I take a train and a bus and a hovercraft. On the train, I scanned the faces of the other passengers, changed carriages and seats several times. There were only four of us on the hovercraft – two girls in their twenties and an old man who sat at the front, reading his newspaper.

I’m surprised how gentle and normal the Isle of Wight looks, a chunk of mainland set afloat, with its own pedestrian bridges and mini-roundabouts and fish and chip shops. Ryde has the melancholy air of any seaside town out of season – shuttered-up hotels, cut-price wetsuits, aimless teenagers.

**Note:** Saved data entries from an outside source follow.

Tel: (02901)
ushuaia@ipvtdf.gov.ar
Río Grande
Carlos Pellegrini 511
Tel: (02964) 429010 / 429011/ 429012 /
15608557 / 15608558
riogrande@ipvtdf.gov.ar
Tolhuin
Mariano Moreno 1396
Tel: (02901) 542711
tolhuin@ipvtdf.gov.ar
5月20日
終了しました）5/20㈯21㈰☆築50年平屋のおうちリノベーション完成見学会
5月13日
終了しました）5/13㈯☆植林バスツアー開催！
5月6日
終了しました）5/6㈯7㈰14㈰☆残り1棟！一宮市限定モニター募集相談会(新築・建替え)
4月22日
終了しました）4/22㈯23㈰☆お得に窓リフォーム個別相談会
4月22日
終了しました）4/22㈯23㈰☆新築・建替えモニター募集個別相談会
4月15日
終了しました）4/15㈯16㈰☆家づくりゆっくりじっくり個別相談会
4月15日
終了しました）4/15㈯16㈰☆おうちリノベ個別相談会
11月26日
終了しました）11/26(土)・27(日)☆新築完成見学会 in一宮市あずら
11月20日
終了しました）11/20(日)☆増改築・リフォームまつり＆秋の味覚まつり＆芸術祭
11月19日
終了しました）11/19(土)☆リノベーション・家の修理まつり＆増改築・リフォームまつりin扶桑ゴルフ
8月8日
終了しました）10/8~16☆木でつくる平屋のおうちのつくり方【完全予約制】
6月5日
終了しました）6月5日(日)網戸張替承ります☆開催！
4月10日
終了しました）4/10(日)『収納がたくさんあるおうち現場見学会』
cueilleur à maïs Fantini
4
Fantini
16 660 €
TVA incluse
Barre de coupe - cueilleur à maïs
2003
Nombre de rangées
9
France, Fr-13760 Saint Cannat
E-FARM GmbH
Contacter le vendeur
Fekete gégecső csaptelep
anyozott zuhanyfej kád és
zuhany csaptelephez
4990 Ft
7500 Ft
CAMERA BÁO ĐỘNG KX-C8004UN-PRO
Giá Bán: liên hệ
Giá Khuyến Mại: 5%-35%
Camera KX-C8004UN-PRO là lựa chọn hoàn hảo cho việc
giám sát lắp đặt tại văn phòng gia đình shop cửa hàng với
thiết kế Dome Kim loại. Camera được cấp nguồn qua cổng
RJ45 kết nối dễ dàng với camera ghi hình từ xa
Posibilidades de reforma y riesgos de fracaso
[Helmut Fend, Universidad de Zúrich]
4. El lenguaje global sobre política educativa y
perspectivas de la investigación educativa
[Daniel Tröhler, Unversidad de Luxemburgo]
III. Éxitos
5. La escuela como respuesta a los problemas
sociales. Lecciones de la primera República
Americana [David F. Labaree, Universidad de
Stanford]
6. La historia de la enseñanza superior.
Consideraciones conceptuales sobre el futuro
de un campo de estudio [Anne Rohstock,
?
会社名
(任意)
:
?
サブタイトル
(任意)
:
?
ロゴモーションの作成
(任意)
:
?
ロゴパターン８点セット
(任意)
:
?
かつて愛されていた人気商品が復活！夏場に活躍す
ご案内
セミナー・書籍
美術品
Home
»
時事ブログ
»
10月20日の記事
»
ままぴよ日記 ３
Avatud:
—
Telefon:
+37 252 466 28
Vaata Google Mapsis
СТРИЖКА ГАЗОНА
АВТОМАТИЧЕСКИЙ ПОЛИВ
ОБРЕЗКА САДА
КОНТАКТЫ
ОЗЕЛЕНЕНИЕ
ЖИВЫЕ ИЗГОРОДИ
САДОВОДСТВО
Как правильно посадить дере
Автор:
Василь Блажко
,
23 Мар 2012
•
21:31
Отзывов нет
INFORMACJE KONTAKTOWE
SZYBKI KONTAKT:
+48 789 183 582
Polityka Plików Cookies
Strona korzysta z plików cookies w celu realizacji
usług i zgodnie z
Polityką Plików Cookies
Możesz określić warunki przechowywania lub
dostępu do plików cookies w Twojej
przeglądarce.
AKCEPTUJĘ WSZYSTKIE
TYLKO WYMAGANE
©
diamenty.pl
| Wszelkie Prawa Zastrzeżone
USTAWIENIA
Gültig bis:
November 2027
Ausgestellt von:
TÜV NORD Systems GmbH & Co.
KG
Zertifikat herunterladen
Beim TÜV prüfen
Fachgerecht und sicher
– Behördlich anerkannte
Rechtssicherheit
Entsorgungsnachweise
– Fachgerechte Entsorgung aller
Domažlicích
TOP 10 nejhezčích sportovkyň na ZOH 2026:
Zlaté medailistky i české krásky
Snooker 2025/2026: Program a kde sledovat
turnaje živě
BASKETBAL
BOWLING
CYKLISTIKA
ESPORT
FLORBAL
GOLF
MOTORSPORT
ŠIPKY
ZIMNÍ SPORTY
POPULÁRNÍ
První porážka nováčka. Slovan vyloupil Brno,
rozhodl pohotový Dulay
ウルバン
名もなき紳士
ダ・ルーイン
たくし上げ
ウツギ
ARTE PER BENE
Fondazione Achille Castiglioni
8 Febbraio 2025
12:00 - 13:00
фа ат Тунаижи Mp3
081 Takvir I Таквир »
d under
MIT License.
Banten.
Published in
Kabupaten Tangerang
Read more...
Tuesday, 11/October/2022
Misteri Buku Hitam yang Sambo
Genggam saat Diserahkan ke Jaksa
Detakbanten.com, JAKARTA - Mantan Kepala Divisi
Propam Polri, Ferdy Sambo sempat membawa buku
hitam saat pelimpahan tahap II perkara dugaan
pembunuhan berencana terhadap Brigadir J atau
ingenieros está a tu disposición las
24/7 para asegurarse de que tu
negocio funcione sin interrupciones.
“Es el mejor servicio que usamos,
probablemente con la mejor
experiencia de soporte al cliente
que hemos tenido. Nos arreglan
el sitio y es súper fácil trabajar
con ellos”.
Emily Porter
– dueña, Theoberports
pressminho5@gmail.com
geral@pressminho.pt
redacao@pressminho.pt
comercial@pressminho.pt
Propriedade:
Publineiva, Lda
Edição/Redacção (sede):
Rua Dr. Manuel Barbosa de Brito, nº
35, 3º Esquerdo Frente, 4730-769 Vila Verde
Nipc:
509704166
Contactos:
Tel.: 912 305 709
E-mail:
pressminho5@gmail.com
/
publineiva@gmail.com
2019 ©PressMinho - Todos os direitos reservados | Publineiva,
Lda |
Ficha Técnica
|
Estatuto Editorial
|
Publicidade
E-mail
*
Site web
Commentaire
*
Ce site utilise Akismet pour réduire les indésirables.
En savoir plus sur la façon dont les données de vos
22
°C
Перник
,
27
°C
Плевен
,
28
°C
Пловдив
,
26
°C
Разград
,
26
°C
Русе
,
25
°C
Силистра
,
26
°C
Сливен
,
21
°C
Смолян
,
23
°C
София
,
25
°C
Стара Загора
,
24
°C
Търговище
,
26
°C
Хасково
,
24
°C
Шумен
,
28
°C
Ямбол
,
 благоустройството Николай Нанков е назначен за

I set off along the front, Howard pulling ahead, past a skating rink, a penny arcade, a mini Peter Pan amusement park. One of the rides is upended, its workings revealed like oily intestines. None of these landmarks are as tacky and awful as Zach claimed. At an artificial lake, next to a chained-up link of pedaloes in the shape of swans, a young woman and a small child are feeding bread to a few ducks. I remember a holiday in Bognor Regis, my mother upright and plucky in her darned summer frock with her two neat girls. She dressed us in matching swimsuits, marine blue with white skirts, from a shop called Cuff’s. ‘Suits your sister better,’ I remember her telling me. ‘She’s got the figure for it. But there you are.’